# Recreating and Improving MiniPile Dataset Creation

**Objectives:**
- [] Implement and verify MiniPile’s filtering pipeline according to [Kaddour (2023)](https://arxiv.org/abs/2304.08442), but intended for decoder-only model use
- [] Evaluate and compare performances of Pythia $160\text{M}$ pretrained on The Pile vs. trained on the newly created MiniPile on MMLU and ARC-Challenge
- [] Improve the dataset creation process, create new SuperMiniPile dataset (ideally smaller and more information-retaining)
- [] Train Pythia $160\text{M}$ on SuperMiniPile, evaluate on MMLU and ARC-Challenge
- [] Evaluate and compare performances of Pythia $1.4\text{B}$ pretrained on The Pile vs. trained on the created MiniPile on the MMLU and ARC benchmarks

In [8]:
import os
from pathlib import Path
from datasets import load_dataset
from transformers import AutoTokenizer, AutoModel
from huggingface_hub import snapshot_download

---

## Recreating MiniPile Dataset Creation

(1) document embedding extraction,<br>
(2) clustering of embeddings, and<br>
(3) human-guided exclusion of unwanted clusters

### Document Embedding Extraction

- MiniPile paper uses term "document": I assume as they are quite large, this refers to individual training examples from "The Pile-Deduplicated"
- "The Pile Deduplicated" predominantly contains english text, as stated in the Pile paper
- E5-Large requires performing sentence-splitting beforehand, as in the example code at https://huggingface.co/intfloat/e5-large

In [None]:
base_dir = "/mnt/data"
base_path = Path(base_dir)

In [9]:
def download_model(down_dir: str, target_folder: str, cache_folder: str, repo_id: str, branch: str = "main") -> None:
    down_dir = Path(down_dir)
    target_dir = down_dir / target_folder
    cache_dir = down_dir / cache_folder

    os.makedirs(target_dir, exist_ok=True)
    os.makedirs(cache_dir, exist_ok=True)

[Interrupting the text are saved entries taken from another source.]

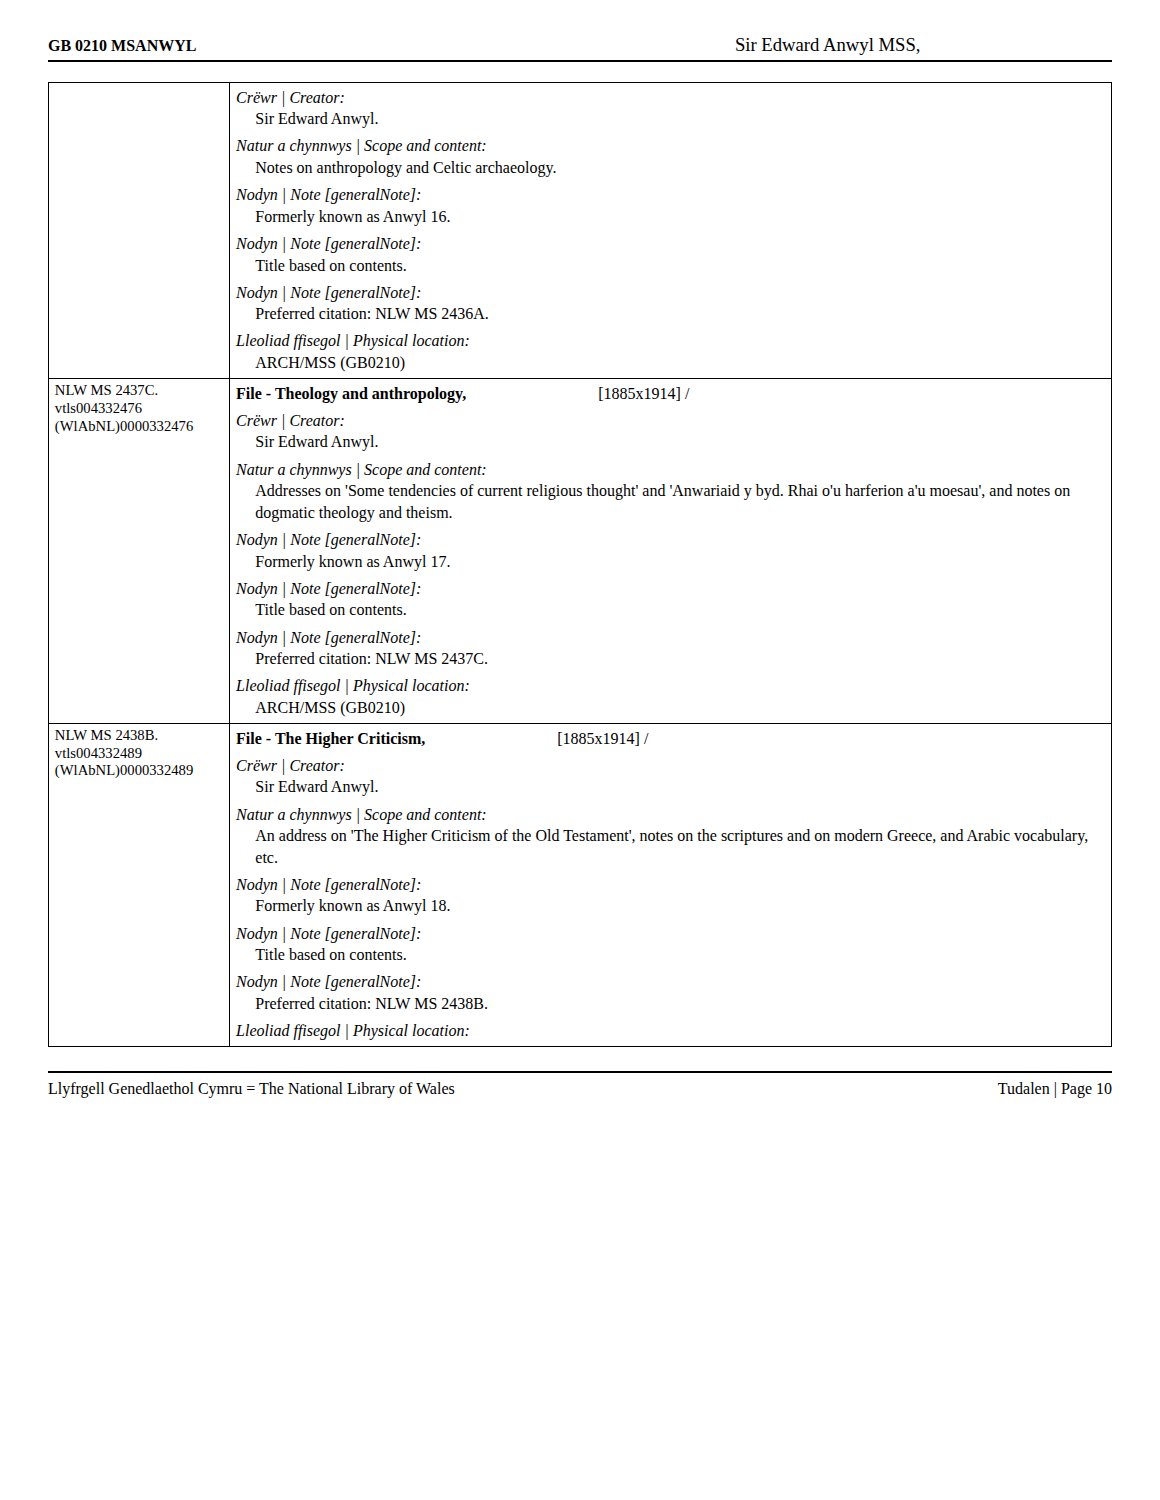GB 0210 MSANWYL
Sir Edward Anwyl MSS,
| | Crëwr / Creator: Sir Edward Anwyl. Natur a chynnwys / Scope and content: Notes on anthropology and Celtic archaeology. Nodyn / Note [generalNote]: Formerly known as Anwyl 16. Nodyn / Note [generalNote]: Title based on contents. Nodyn / Note [generalNote]: Preferred citation: NLW MS 2436A. Lleoliad ffisegol / Physical location: ARCH/MSS (GB0210) |
| NLW MS 2437C. vtls004332476 (WlAbNL)0000332476 | File - Theology and anthropology, [1885x1914] / Crëwr / Creator: Sir Edward Anwyl. Natur a chynnwys / Scope and content: Addresses on 'Some tendencies of current religious thought' and 'Anwariaid y byd. Rhai o'u harferion a'u moesau', and notes on dogmatic theology and theism. Nodyn / Note [generalNote]: Formerly known as Anwyl 17. Nodyn / Note [generalNote]: Title based on contents. Nodyn / Note [generalNote]: Preferred citation: NLW MS 2437C. Lleoliad ffisegol / Physical location: ARCH/MSS (GB0210) |
| NLW MS 2438B. vtls004332489 (WlAbNL)0000332489 | File - The Higher Criticism, [1885x1914] / Crëwr / Creator: Sir Edward Anwyl. Natur a chynnwys / Scope and content: An address on 'The Higher Criticism of the Old Testament', notes on the scriptures and on modern Greece, and Arabic vocabulary, etc. Nodyn / Note [generalNote]: Formerly known as Anwyl 18. Nodyn / Note [generalNote]: Title based on contents. Nodyn / Note [generalNote]: Preferred citation: NLW MS 2438B. Lleoliad ffisegol / Physical location: |
Llyfrgell Genedlaethol Cymru = The National Library of Wales
Tudalen | Page 10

    print(f"Downloading {repo_id}/{branch}...")

    while True:
        try:
            snapshot_download(
                repo_id,
                repo_type="model",
                revision=branch,
                cache_dir=str(cache_dir),
                local_dir=str(target_dir)
            )
            break
        except Exception as e:
            print(f"Download attempt failed: {e}")
            continue

In [None]:
# Starting point is the deduplicated The Pile
# Infer embeddings for all documents using E5-Large

# https://huggingface.co/intfloat/e5-large
download_model(down_dir=base_dir, target_folder="e5-large", 
               cache_folder="e5-large_Cache",
               repo_id="intfloat/e5-large") # Chose this because nothing beyond E5-Large was specified

# https://huggingface.co/datasets/EleutherAI/the_pile_deduplicated
pile_dedup = load_dataset("parquet",
                          data_files={
                              "train": str(base_path / "Pile_Deduplicated" / "data" / "train-*.parquet"),
                          },
                          cache_dir=str(base_path / "MiniPile_Cache"),
                          split="train")

In [None]:
# https://stackoverflow.com/questions/64029623/python-spacy-sentence-splitter

import spacy

nlp = spacy.load("en_core_web_sm")

def split_sentences(text):
    doc = nlp(text)
    return [sent.text for sent in doc.sents]

# Example usage
text = "Hello world! This is a test. How are you?"
sentences = split_sentences(text)
print(sentences)